* **Action item**
Out of the listing below, copy every line that carries the string "attached".

* **Dataset extract**
● ● ● ● ● ● ●

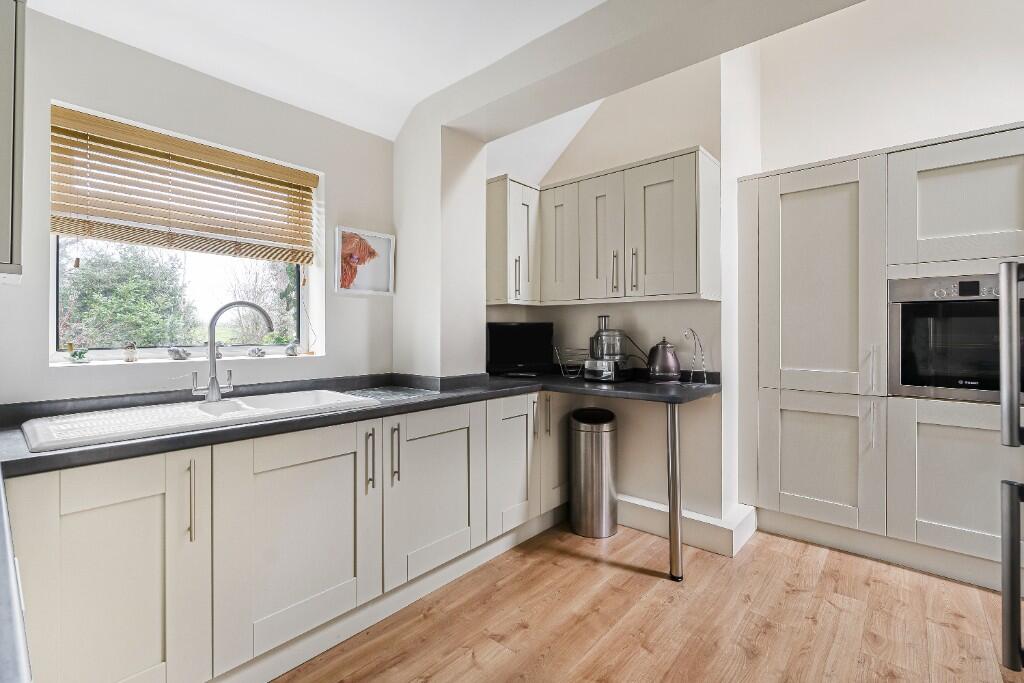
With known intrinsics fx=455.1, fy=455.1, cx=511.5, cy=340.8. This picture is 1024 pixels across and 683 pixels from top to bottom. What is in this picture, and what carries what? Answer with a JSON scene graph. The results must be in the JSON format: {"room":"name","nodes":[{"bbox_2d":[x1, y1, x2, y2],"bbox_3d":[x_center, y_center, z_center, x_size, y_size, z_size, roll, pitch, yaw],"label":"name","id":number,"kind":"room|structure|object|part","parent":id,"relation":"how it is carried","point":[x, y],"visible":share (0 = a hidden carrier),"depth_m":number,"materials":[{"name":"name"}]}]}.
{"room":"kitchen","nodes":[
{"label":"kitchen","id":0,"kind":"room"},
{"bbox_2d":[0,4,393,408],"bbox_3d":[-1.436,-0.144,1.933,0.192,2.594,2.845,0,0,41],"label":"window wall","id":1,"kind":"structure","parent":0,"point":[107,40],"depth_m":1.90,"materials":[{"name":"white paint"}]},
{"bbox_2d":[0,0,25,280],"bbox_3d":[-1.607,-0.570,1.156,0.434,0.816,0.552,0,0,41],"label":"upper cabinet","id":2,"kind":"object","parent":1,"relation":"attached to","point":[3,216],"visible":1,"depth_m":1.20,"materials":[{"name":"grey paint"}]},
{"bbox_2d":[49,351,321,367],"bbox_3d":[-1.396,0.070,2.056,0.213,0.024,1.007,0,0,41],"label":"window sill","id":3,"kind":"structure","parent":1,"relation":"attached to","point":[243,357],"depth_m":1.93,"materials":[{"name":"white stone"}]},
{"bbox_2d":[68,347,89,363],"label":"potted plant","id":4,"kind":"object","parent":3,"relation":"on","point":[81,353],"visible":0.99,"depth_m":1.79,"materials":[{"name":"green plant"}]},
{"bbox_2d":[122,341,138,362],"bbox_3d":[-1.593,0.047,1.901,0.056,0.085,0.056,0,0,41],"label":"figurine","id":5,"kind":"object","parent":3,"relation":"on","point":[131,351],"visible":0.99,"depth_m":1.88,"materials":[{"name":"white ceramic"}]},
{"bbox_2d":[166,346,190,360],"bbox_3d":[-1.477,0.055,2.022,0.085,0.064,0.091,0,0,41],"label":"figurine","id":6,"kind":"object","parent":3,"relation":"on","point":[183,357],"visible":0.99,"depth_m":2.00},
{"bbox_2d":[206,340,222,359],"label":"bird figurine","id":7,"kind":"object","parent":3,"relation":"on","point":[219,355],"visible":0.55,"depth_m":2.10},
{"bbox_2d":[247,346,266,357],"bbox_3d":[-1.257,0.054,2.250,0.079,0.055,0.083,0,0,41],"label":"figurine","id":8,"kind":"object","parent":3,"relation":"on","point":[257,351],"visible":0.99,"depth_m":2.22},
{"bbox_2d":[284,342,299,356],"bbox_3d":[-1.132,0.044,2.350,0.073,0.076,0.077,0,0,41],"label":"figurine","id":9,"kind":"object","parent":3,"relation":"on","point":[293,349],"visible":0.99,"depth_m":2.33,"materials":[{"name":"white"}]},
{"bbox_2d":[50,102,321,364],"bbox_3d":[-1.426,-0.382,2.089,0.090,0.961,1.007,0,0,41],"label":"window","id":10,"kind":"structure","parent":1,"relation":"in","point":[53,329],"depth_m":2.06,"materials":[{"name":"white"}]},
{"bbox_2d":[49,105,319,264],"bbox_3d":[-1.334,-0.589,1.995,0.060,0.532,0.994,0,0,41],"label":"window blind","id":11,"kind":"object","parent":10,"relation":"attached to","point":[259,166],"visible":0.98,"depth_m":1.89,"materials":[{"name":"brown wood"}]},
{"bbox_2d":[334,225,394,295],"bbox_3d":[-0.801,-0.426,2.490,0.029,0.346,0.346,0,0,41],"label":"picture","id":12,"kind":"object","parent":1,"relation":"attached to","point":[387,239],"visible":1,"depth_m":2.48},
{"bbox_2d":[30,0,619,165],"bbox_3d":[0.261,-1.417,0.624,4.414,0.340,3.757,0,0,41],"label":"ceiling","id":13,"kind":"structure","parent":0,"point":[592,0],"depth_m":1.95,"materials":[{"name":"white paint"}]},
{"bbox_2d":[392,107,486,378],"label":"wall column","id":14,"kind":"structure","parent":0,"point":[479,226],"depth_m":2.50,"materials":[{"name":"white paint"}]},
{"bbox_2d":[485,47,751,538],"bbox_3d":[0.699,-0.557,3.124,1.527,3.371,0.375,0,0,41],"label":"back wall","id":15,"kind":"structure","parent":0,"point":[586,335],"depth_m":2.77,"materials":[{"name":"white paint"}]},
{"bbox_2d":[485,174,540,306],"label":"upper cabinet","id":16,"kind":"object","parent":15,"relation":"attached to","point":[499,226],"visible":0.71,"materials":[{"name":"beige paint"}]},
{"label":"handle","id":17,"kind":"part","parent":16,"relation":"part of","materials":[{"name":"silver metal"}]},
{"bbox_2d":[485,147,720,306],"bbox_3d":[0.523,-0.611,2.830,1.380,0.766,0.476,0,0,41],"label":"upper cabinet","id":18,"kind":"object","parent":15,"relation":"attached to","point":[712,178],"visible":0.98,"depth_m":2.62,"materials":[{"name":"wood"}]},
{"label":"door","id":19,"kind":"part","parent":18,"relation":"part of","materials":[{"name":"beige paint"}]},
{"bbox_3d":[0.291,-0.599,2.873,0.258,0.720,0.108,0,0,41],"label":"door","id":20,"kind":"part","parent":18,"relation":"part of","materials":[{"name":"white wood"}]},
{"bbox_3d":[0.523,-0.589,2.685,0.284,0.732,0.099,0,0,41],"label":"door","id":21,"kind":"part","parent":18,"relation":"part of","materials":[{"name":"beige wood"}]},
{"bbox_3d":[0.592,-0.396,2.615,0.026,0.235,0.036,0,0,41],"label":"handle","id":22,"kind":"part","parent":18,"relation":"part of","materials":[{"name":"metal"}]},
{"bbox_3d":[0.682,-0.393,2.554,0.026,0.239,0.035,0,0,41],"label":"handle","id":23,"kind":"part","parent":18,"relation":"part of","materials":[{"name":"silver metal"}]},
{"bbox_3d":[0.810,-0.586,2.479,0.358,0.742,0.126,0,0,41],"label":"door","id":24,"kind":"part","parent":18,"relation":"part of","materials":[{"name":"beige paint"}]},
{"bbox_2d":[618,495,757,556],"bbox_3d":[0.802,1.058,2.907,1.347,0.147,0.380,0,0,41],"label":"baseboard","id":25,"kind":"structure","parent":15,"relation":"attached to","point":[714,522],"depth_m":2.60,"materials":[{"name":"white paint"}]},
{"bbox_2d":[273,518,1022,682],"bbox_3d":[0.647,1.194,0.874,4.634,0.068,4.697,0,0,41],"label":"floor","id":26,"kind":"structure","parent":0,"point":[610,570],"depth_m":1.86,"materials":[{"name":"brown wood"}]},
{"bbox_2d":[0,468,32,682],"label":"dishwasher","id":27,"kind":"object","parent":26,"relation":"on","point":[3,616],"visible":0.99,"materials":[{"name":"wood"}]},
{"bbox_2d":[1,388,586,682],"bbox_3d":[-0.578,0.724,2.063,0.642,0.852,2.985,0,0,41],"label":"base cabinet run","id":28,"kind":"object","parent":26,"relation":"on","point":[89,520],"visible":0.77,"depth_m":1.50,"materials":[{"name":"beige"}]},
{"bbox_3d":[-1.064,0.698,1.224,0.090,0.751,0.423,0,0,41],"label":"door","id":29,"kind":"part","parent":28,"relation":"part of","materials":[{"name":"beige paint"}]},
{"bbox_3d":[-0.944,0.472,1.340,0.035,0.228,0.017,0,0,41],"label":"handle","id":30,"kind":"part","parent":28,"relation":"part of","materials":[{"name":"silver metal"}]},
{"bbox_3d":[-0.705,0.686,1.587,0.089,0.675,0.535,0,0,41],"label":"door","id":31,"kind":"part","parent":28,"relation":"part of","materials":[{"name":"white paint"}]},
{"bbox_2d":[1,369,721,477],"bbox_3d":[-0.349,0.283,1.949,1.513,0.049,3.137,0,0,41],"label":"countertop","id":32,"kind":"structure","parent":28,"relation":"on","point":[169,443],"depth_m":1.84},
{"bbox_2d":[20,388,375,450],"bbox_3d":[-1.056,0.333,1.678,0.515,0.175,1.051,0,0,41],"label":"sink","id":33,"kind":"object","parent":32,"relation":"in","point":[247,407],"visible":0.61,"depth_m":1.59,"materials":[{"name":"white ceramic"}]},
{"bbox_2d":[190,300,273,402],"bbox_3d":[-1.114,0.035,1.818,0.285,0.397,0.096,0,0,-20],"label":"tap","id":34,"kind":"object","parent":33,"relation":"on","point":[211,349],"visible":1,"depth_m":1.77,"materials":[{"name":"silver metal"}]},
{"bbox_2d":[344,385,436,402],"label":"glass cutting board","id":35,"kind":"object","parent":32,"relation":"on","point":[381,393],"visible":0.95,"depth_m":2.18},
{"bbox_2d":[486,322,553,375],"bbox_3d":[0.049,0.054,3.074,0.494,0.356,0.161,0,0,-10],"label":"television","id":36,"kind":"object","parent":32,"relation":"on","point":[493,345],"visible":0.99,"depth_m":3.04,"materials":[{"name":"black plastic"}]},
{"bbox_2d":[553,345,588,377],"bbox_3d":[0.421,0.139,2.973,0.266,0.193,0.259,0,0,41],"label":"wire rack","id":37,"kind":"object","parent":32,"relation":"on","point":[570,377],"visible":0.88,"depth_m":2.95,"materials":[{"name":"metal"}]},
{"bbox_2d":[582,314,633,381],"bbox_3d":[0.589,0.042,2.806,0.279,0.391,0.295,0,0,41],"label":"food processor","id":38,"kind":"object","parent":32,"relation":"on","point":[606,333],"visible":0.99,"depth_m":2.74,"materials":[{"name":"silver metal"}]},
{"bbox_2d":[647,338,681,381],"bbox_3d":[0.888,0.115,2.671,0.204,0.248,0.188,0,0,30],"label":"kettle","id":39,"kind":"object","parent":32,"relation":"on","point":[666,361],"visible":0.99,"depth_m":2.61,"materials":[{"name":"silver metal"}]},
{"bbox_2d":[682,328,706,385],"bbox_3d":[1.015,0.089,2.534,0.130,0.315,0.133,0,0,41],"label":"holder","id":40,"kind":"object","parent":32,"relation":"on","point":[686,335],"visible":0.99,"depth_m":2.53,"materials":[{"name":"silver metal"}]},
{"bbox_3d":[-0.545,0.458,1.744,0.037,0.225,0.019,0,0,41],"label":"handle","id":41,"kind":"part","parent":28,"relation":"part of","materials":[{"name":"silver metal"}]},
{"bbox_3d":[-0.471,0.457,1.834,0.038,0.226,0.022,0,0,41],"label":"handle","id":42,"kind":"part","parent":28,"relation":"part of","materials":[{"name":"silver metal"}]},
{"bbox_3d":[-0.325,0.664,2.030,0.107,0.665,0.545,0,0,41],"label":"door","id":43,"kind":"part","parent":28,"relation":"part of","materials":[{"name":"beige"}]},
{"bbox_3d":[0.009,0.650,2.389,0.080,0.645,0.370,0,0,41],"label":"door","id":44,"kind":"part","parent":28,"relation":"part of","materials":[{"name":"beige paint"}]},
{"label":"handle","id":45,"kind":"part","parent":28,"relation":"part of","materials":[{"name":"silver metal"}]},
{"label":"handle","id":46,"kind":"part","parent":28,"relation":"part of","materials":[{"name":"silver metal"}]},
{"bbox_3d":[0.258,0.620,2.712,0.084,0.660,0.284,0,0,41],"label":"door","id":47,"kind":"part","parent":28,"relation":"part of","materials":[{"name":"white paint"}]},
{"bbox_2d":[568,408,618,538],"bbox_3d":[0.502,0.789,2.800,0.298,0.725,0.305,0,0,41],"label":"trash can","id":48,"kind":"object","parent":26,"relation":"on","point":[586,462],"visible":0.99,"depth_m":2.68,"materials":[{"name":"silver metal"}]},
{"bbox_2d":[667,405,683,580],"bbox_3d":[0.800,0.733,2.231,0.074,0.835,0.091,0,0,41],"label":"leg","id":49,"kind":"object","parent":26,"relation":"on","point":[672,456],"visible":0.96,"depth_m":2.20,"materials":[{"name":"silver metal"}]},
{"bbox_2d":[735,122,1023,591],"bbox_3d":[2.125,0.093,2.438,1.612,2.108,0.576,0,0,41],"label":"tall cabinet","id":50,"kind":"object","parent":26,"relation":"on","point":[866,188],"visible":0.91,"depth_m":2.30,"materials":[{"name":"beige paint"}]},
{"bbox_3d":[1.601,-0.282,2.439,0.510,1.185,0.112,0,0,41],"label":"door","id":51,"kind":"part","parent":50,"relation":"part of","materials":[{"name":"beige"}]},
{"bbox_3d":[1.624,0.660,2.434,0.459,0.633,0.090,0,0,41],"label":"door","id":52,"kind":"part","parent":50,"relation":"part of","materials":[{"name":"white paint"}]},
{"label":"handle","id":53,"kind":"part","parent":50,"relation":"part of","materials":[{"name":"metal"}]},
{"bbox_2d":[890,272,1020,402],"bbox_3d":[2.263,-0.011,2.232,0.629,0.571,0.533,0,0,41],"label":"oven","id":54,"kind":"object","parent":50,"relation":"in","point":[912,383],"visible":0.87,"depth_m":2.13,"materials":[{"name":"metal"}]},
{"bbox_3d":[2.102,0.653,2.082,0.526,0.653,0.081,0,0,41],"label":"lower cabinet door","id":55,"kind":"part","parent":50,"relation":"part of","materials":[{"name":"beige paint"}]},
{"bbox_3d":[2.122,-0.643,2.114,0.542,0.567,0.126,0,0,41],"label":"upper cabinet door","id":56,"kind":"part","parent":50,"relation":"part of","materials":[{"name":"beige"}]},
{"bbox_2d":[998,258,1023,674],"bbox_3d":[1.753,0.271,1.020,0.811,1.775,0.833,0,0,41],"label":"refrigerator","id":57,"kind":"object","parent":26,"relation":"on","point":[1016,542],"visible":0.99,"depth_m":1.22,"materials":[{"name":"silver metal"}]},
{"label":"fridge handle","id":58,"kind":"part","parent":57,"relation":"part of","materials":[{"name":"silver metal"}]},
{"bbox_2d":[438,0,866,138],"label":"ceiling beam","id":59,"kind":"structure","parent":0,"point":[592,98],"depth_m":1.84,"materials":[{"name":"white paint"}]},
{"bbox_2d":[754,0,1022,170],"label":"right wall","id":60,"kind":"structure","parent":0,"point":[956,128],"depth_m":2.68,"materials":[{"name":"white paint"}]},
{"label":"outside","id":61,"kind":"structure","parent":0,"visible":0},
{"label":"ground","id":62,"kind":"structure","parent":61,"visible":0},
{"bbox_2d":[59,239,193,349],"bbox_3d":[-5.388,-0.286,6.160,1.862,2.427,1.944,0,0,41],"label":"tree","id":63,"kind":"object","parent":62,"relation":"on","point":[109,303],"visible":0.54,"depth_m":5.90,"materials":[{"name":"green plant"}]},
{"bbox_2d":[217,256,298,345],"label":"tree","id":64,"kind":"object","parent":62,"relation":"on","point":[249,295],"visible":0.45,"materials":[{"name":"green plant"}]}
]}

● ● ● ● ● ● ●

* **Task result**
{"bbox_2d":[0,0,25,280],"bbox_3d":[-1.607,-0.570,1.156,0.434,0.816,0.552,0,0,41],"label":"upper cabinet","id":2,"kind":"object","parent":1,"relation":"attached to","point":[3,216],"visible":1,"depth_m":1.20,"materials":[{"name":"grey paint"}]},
{"bbox_2d":[49,351,321,367],"bbox_3d":[-1.396,0.070,2.056,0.213,0.024,1.007,0,0,41],"label":"window sill","id":3,"kind":"structure","parent":1,"relation":"attached to","point":[243,357],"depth_m":1.93,"materials":[{"name":"white stone"}]},
{"bbox_2d":[49,105,319,264],"bbox_3d":[-1.334,-0.589,1.995,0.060,0.532,0.994,0,0,41],"label":"window blind","id":11,"kind":"object","parent":10,"relation":"attached to","point":[259,166],"visible":0.98,"depth_m":1.89,"materials":[{"name":"brown wood"}]},
{"bbox_2d":[334,225,394,295],"bbox_3d":[-0.801,-0.426,2.490,0.029,0.346,0.346,0,0,41],"label":"picture","id":12,"kind":"object","parent":1,"relation":"attached to","point":[387,239],"visible":1,"depth_m":2.48},
{"bbox_2d":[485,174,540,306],"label":"upper cabinet","id":16,"kind":"object","parent":15,"relation":"attached to","point":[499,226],"visible":0.71,"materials":[{"name":"beige paint"}]},
{"bbox_2d":[485,147,720,306],"bbox_3d":[0.523,-0.611,2.830,1.380,0.766,0.476,0,0,41],"label":"upper cabinet","id":18,"kind":"object","parent":15,"relation":"attached to","point":[712,178],"visible":0.98,"depth_m":2.62,"materials":[{"name":"wood"}]},
{"bbox_2d":[618,495,757,556],"bbox_3d":[0.802,1.058,2.907,1.347,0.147,0.380,0,0,41],"label":"baseboard","id":25,"kind":"structure","parent":15,"relation":"attached to","point":[714,522],"depth_m":2.60,"materials":[{"name":"white paint"}]},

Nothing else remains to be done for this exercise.